┌──

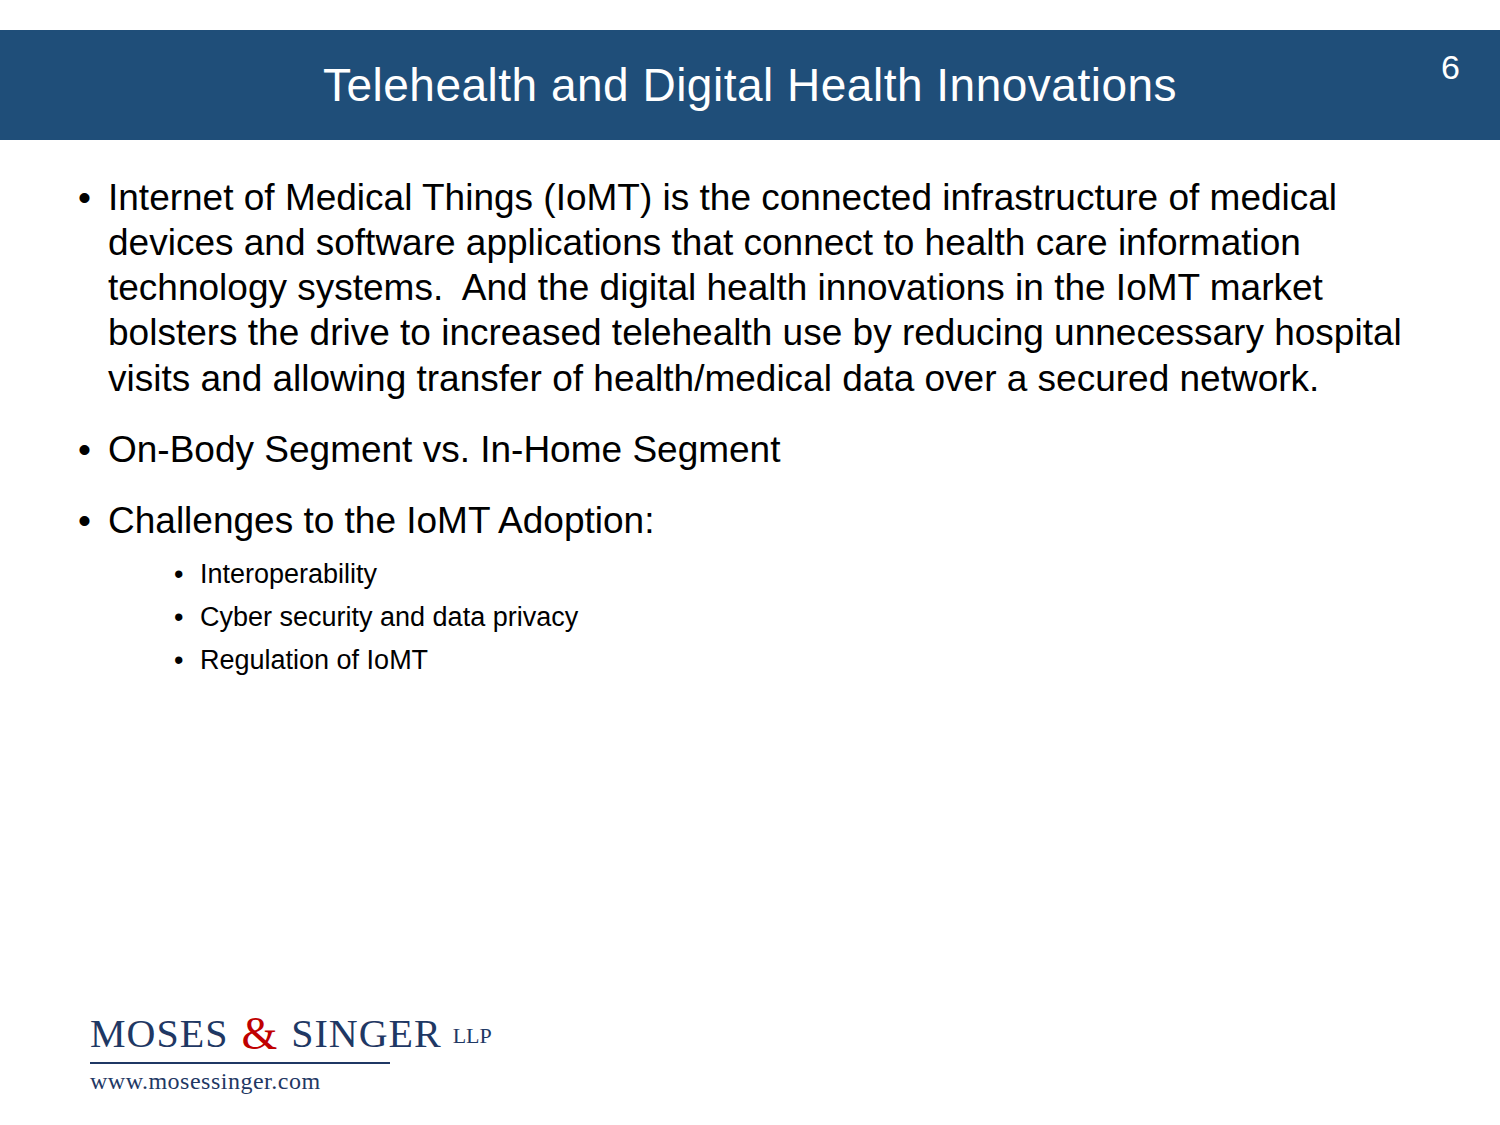Telehealth and Digital Health Innovations
6
Internet of Medical Things (IoMT) is the connected infrastructure of medical devices and software applications that connect to health care information technology systems. And the digital health innovations in the IoMT market bolsters the drive to increased telehealth use by reducing unnecessary hospital visits and allowing transfer of health/medical data over a secured network.
On-Body Segment vs. In-Home Segment
Challenges to the IoMT Adoption:
Interoperability
Cyber security and data privacy
Regulation of IoMT
MOSES & SINGER LLP
www.mosessinger.com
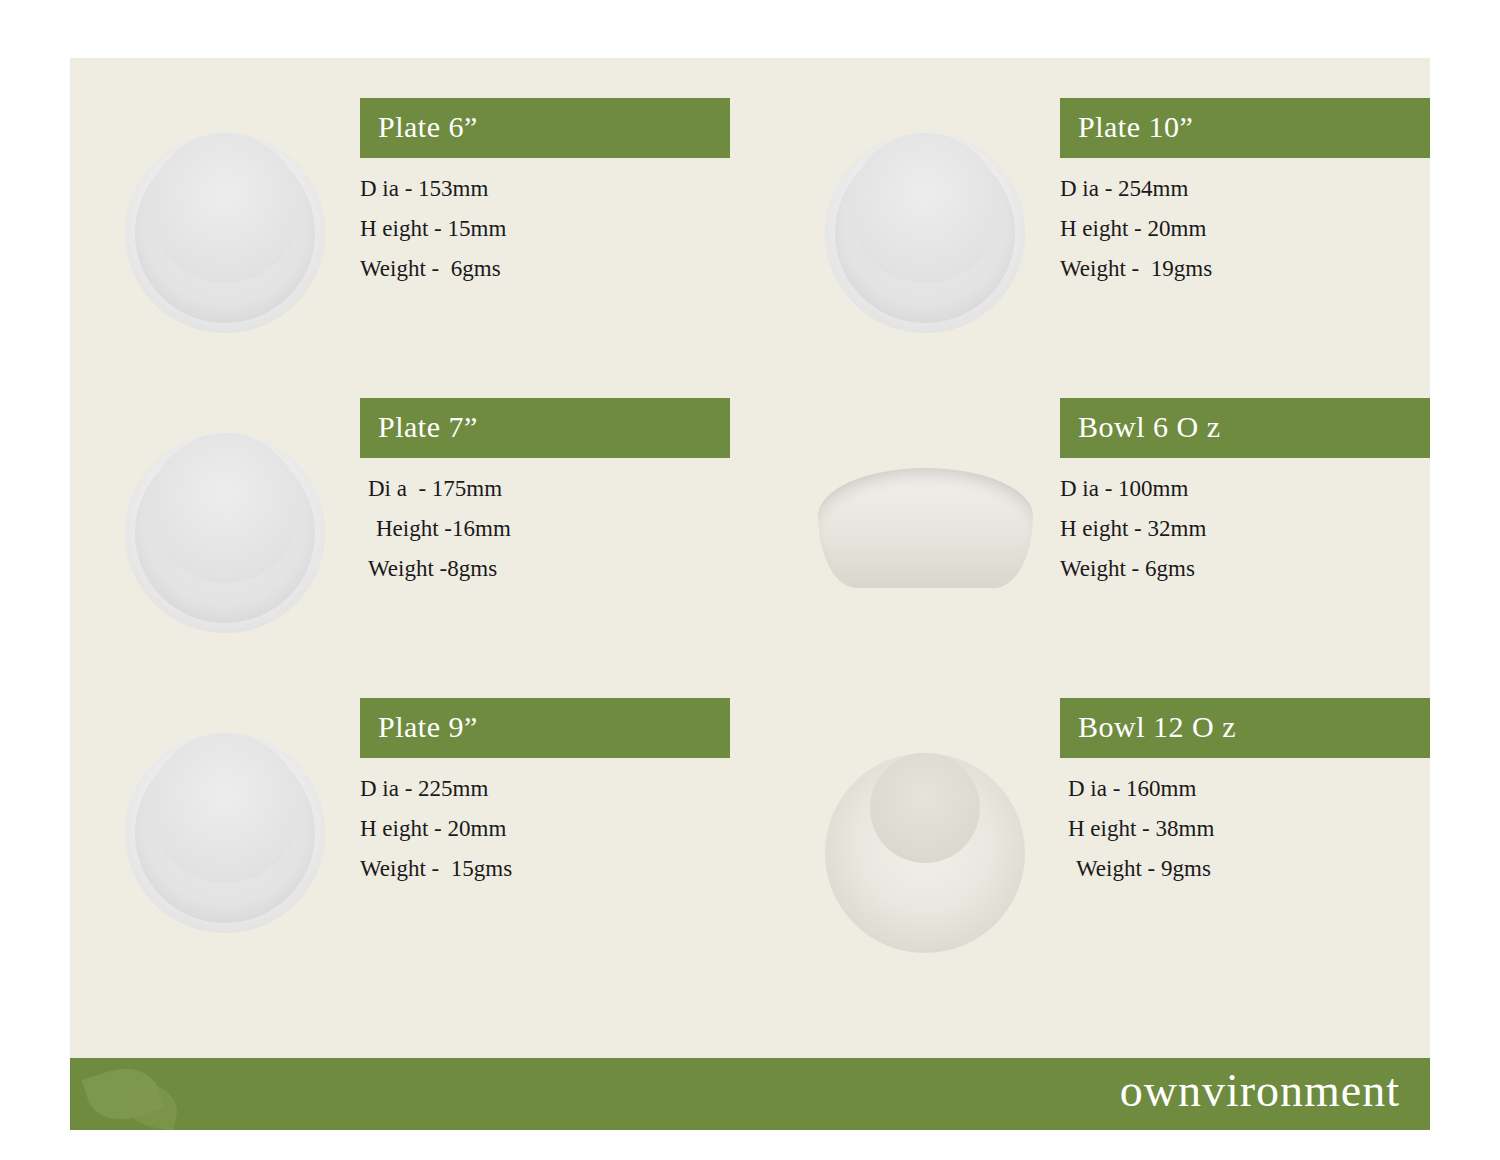Plate 6”
D ia - 153mm
H eight - 15mm
Weight - 6gms
Plate 10”
D ia - 254mm
H eight - 20mm
Weight - 19gms
Plate 7”
Di a - 175mm
Height -16mm
Weight -8gms
Bowl 6 O z
D ia - 100mm
H eight - 32mm
Weight - 6gms
Plate 9”
D ia - 225mm
H eight - 20mm
Weight - 15gms
Bowl 12 O z
D ia - 160mm
H eight - 38mm
Weight - 9gms
ownvironment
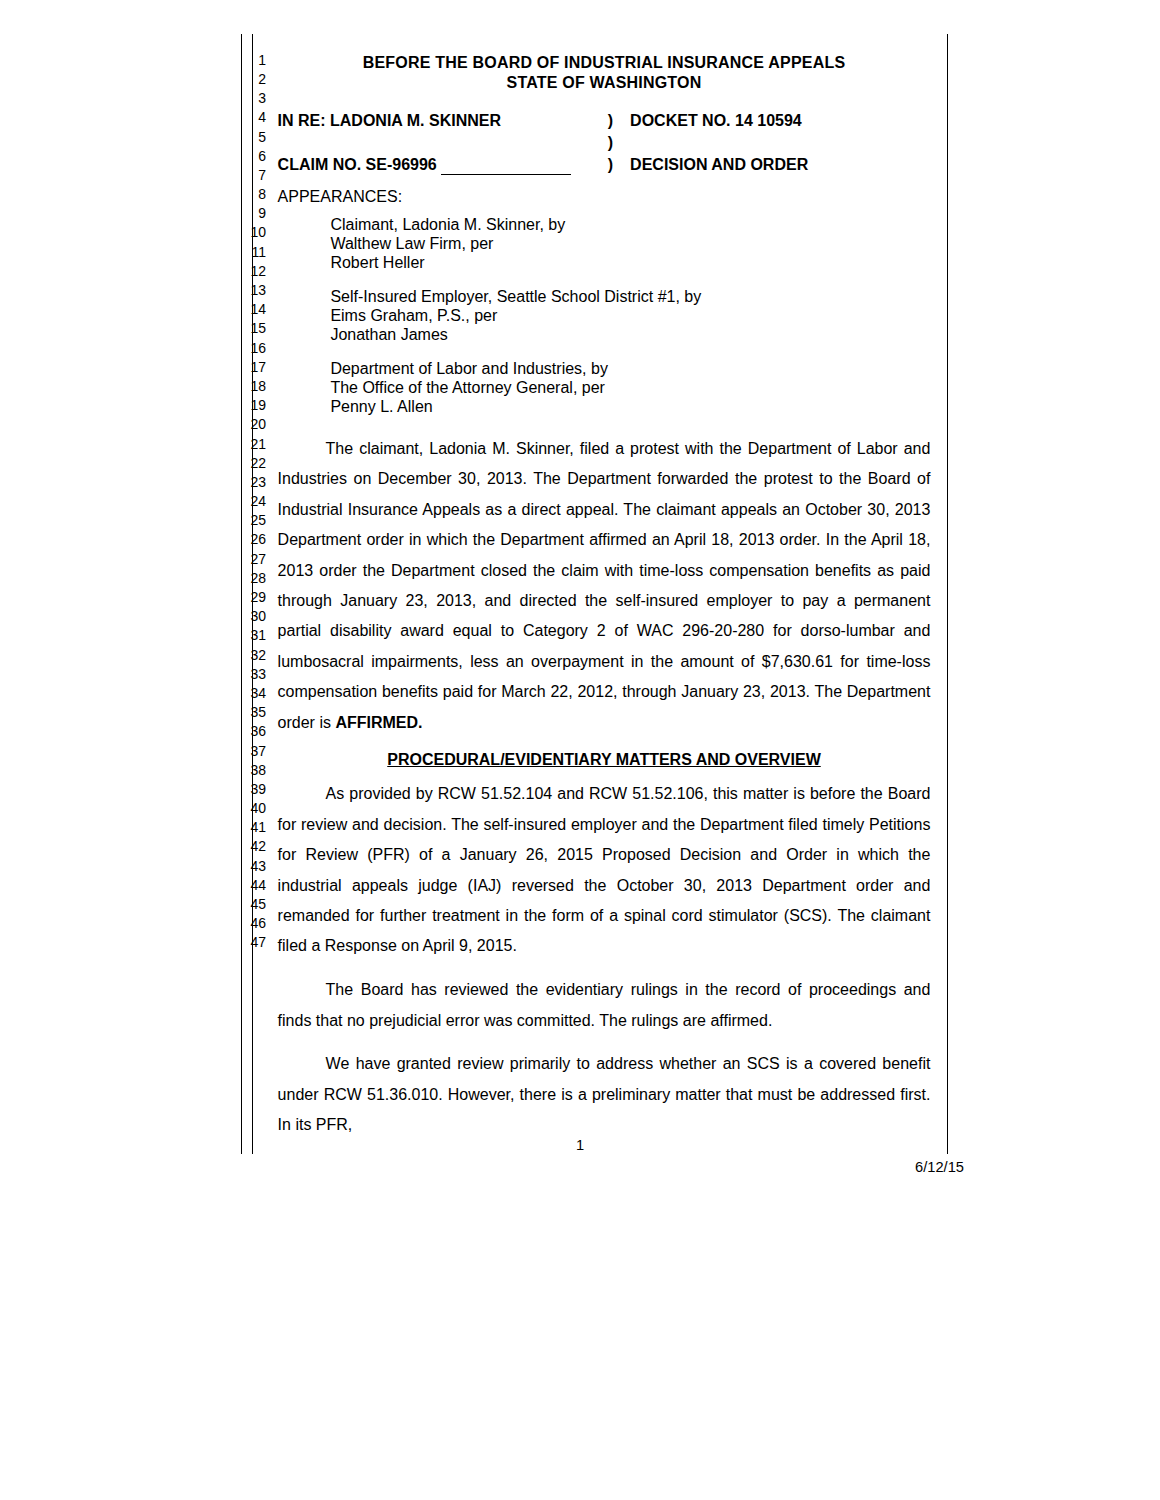1234567891011121314151617181920212223242526272829303132333435363738394041424344454647
BEFORE THE BOARD OF INDUSTRIAL INSURANCE APPEALS
STATE OF WASHINGTON
| IN RE: LADONIA M. SKINNER | ) | DOCKET NO. 14 10594 |
| | ) | |
| CLAIM NO. SE-96996 | ) | DECISION AND ORDER |
APPEARANCES:
Claimant, Ladonia M. Skinner, by
Walthew Law Firm, per
Robert Heller
Self-Insured Employer, Seattle School District #1, by
Eims Graham, P.S., per
Jonathan James
Department of Labor and Industries, by
The Office of the Attorney General, per
Penny L. Allen
The claimant, Ladonia M. Skinner, filed a protest with the Department of Labor and Industries on December 30, 2013. The Department forwarded the protest to the Board of Industrial Insurance Appeals as a direct appeal. The claimant appeals an October 30, 2013 Department order in which the Department affirmed an April 18, 2013 order. In the April 18, 2013 order the Department closed the claim with time-loss compensation benefits as paid through January 23, 2013, and directed the self-insured employer to pay a permanent partial disability award equal to Category 2 of WAC 296-20-280 for dorso-lumbar and lumbosacral impairments, less an overpayment in the amount of $7,630.61 for time-loss compensation benefits paid for March 22, 2012, through January 23, 2013. The Department order is AFFIRMED.
PROCEDURAL/EVIDENTIARY MATTERS AND OVERVIEW
As provided by RCW 51.52.104 and RCW 51.52.106, this matter is before the Board for review and decision. The self-insured employer and the Department filed timely Petitions for Review (PFR) of a January 26, 2015 Proposed Decision and Order in which the industrial appeals judge (IAJ) reversed the October 30, 2013 Department order and remanded for further treatment in the form of a spinal cord stimulator (SCS). The claimant filed a Response on April 9, 2015.
The Board has reviewed the evidentiary rulings in the record of proceedings and finds that no prejudicial error was committed. The rulings are affirmed.
We have granted review primarily to address whether an SCS is a covered benefit under RCW 51.36.010. However, there is a preliminary matter that must be addressed first. In its PFR,
1
6/12/15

└──

**EXERCISE GOAL**: The preceding entries are to be written out again exactly, with the pictures removed.

**REPLY TO THE TASK**:
Telehealth and Digital Health Innovations
6
Internet of Medical Things (IoMT) is the connected infrastructure of medical devices and software applications that connect to health care information technology systems. And the digital health innovations in the IoMT market bolsters the drive to increased telehealth use by reducing unnecessary hospital visits and allowing transfer of health/medical data over a secured network.
On-Body Segment vs. In-Home Segment
Challenges to the IoMT Adoption:
Interoperability
Cyber security and data privacy
Regulation of IoMT
MOSES & SINGER LLP
www.mosessinger.com
Plate 6”
D ia - 153mm
H eight - 15mm
Weight - 6gms
Plate 10”
D ia - 254mm
H eight - 20mm
Weight - 19gms
Plate 7”
Di a - 175mm
Height -16mm
Weight -8gms
Bowl 6 O z
D ia - 100mm
H eight - 32mm
Weight - 6gms
Plate 9”
D ia - 225mm
H eight - 20mm
Weight - 15gms
Bowl 12 O z
D ia - 160mm
H eight - 38mm
Weight - 9gms
ownvironment
1234567891011121314151617181920212223242526272829303132333435363738394041424344454647
BEFORE THE BOARD OF INDUSTRIAL INSURANCE APPEALS
STATE OF WASHINGTON
| IN RE: LADONIA M. SKINNER | ) | DOCKET NO. 14 10594 |
| | ) | |
| CLAIM NO. SE-96996 | ) | DECISION AND ORDER |
APPEARANCES:
Claimant, Ladonia M. Skinner, by
Walthew Law Firm, per
Robert Heller
Self-Insured Employer, Seattle School District #1, by
Eims Graham, P.S., per
Jonathan James
Department of Labor and Industries, by
The Office of the Attorney General, per
Penny L. Allen
The claimant, Ladonia M. Skinner, filed a protest with the Department of Labor and Industries on December 30, 2013. The Department forwarded the protest to the Board of Industrial Insurance Appeals as a direct appeal. The claimant appeals an October 30, 2013 Department order in which the Department affirmed an April 18, 2013 order. In the April 18, 2013 order the Department closed the claim with time-loss compensation benefits as paid through January 23, 2013, and directed the self-insured employer to pay a permanent partial disability award equal to Category 2 of WAC 296-20-280 for dorso-lumbar and lumbosacral impairments, less an overpayment in the amount of $7,630.61 for time-loss compensation benefits paid for March 22, 2012, through January 23, 2013. The Department order is AFFIRMED.
PROCEDURAL/EVIDENTIARY MATTERS AND OVERVIEW
As provided by RCW 51.52.104 and RCW 51.52.106, this matter is before the Board for review and decision. The self-insured employer and the Department filed timely Petitions for Review (PFR) of a January 26, 2015 Proposed Decision and Order in which the industrial appeals judge (IAJ) reversed the October 30, 2013 Department order and remanded for further treatment in the form of a spinal cord stimulator (SCS). The claimant filed a Response on April 9, 2015.
The Board has reviewed the evidentiary rulings in the record of proceedings and finds that no prejudicial error was committed. The rulings are affirmed.
We have granted review primarily to address whether an SCS is a covered benefit under RCW 51.36.010. However, there is a preliminary matter that must be addressed first. In its PFR,
1
6/12/15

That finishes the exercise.